Exercise objective: The answer must consist only of the lines from the line with "potato [307,323,353,365] ->" to the line with "grey candle [605,335,649,409]", both included, exactly as they stand below.
(Source data)
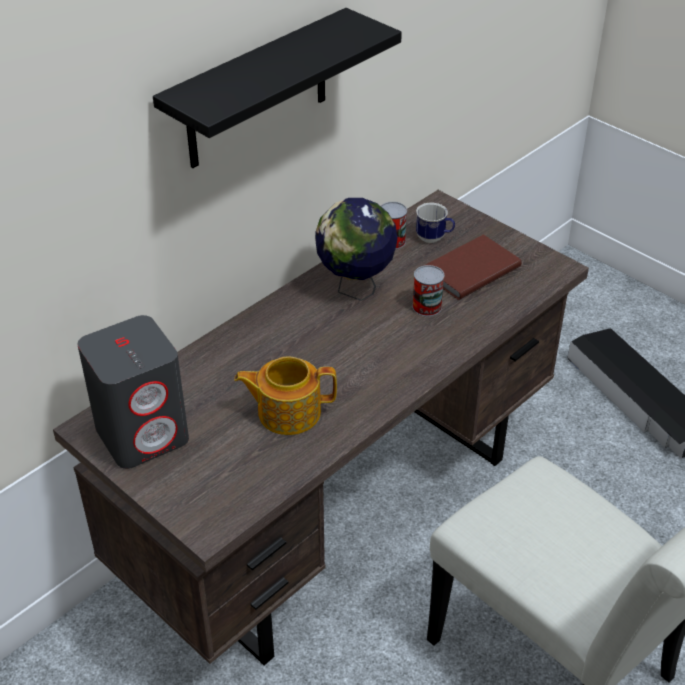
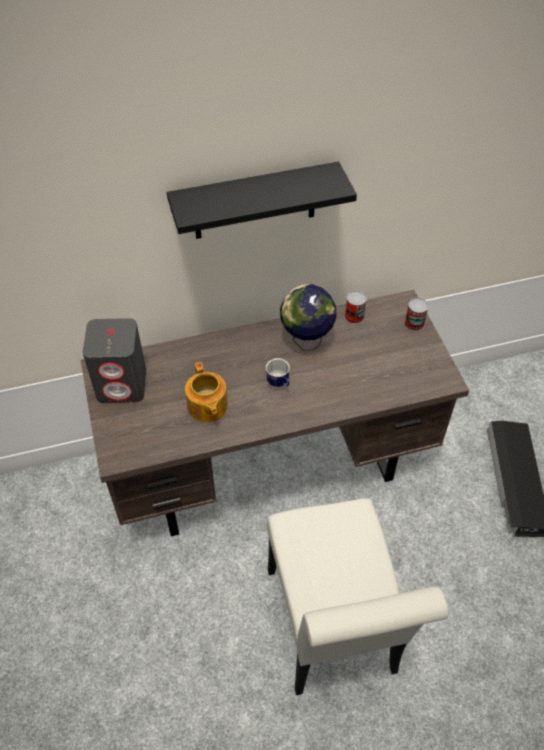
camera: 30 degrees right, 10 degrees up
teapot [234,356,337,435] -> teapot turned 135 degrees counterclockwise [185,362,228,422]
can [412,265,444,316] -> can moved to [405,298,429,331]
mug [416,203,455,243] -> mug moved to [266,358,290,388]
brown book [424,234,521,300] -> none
(End Source data)
(Source data)
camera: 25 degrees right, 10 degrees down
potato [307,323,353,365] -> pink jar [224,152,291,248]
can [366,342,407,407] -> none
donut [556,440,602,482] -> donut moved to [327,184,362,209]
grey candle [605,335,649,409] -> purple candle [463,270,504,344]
(End Source data)
The completed task:
potato [307,323,353,365] -> pink jar [224,152,291,248]
can [366,342,407,407] -> none
donut [556,440,602,482] -> donut moved to [327,184,362,209]
grey candle [605,335,649,409] -> purple candle [463,270,504,344]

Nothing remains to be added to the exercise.